2358 potential matches found
getting page 1, 2000 works left
getting page 6, 1957 works left
getting page 11, 1904 works left
getting page 16, 1864 works left
getting page 21, 1828 works left
getting page 26, 1782 works left
getting page 31, 1730 works left
getting page 36, 1682 works left
getting page 41, 1630 works left
getting page 46, 1580 works left
getting page 51, 1531 works left
getting page 56, 1487 works left
getting page 61, 1451 works left
getting page 66, 1412 works left
getting page 71, 1385 works left
getting page 76, 1343 works left
getting page 81, 1301 works left
getting page 86, 1260 works left
getting page 91, 1200 works left
getting page 96, 1156 works left
getting page 101, 1114 works left
getting page 106, 1062 works left
getting page 111, 1012 works left
getting page 116, 967 works left
ran out of fics with 937 left


The above was run 11/15/20 at 7:42 AM, but wasn't saved and a rerun would be different. Let's see an example of the format.

In [5]:
example = get_works_info(avatar_search, 20, exclude_series=True)

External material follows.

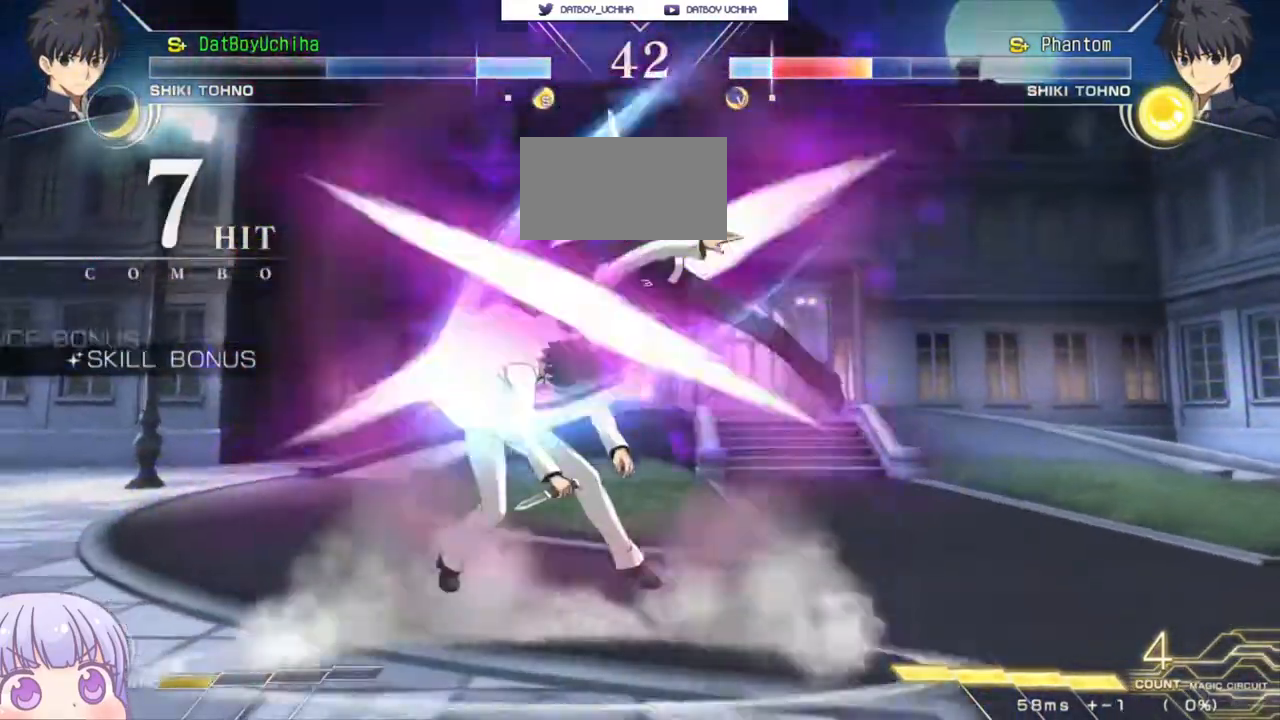
{"buttons": [], "left_stick": "center", "events": [[300, "TRIANGLE", "down"], [383, "TRIANGLE", "up"]]}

2370 potential matches found
getting page 1, 20 works left
finished


In [8]:
example[0]

{'work_id': '27388627',
 'rating': 'general',
 'lang': 'English',
 'words': 1476,
 'chapters': 1,
 'date': '04 Nov 2020',
 'series': {},
 'author': 'lesmiserablol',
 'all_authors': ['lesmiserablol']}

We pass an array of similar metadata to ```scrape_fic_list```, which will use ```work_id``` to find the fanfiction's URL and scrape its text.

In [60]:
fic_df = scrape_fic_list(works_info, print_every=30)

beginning scrape...
scraping fic 1/1063
scraping fic 31/1063
scraping fic 61/1063
scraping fic 91/1063
scraping fic 121/1063
scraping fic 151/1063
scraping fic 181/1063
scraping fic 211/1063
scraping fic 241/1063
scraping fic 271/1063
scraping fic 301/1063
scraping fic 331/1063
scraping fic 361/1063
scraping fic 391/1063
scraping fic 421/1063
scraping fic 451/1063
scraping fic 481/1063
scraping fic 511/1063
scraping fic 541/1063
scraping fic 571/1063
scraping fic 601/1063
scraping fic 631/1063
scraping fic 661/1063
scraping fic 691/1063
scraping fic 721/1063
scraping fic 751/1063
scraping fic 781/1063
scraping fic 811/1063
scraping fic 841/1063
scraping fic 871/1063
scraping fic 901/1063
scraping fic 931/1063
scraping fic 961/1063
scraping fic 991/1063
scraping fic 1021/1063
scraping fic 1051/1063


Here's what the first few entries look like.

In [13]:
fic_df.head(3)

Unnamed: 0,work_id,rating,lang,words,chapters,date,series,author,all_authors,title,text,relationships,chars,tags
0,27388627,general,English,1476,1,04 Nov 2020,{},lesmiserablol,[lesmiserablol],the water's rough (but this love is ours),\nZuko is not surprised in the slightest when ...,[Sokka/Zuko (Avatar)],"[Sokka (Avatar), Zuko (Avatar)]","[Hurt/Comfort, Established Relationship, Chron..."
1,27288721,general,English,2540,1,30 Oct 2020,{},Haicrescendo,[Haicrescendo],Amateur Theatrics,Toph doesn’t give two shits about books or scr...,[Toph Beifong & Zuko],"[Toph Beifong, Zuko (Avatar), Aang (Avatar)]","[no ships here we die like men, fuck around an..."
2,27241933,teen,English,7232,1,28 Oct 2020,{},nights,[nights],Love Amongst the Algorithm,"Zuko’s thumb swipes the screen, again, again, ...",[Sokka/Zuko (Avatar)],"[Zuko (Avatar), Sokka (Avatar), Ty Lee (Avatar...","[Alternate Universe - Modern Setting, Alternat..."


Save our dataframe to a file.

In [67]:
#fic_df.to_pickle("../data/avatar_fics_scraped.pickle")

Potential future work: don't put too many works from a single author in the corpus (especially if they're very short).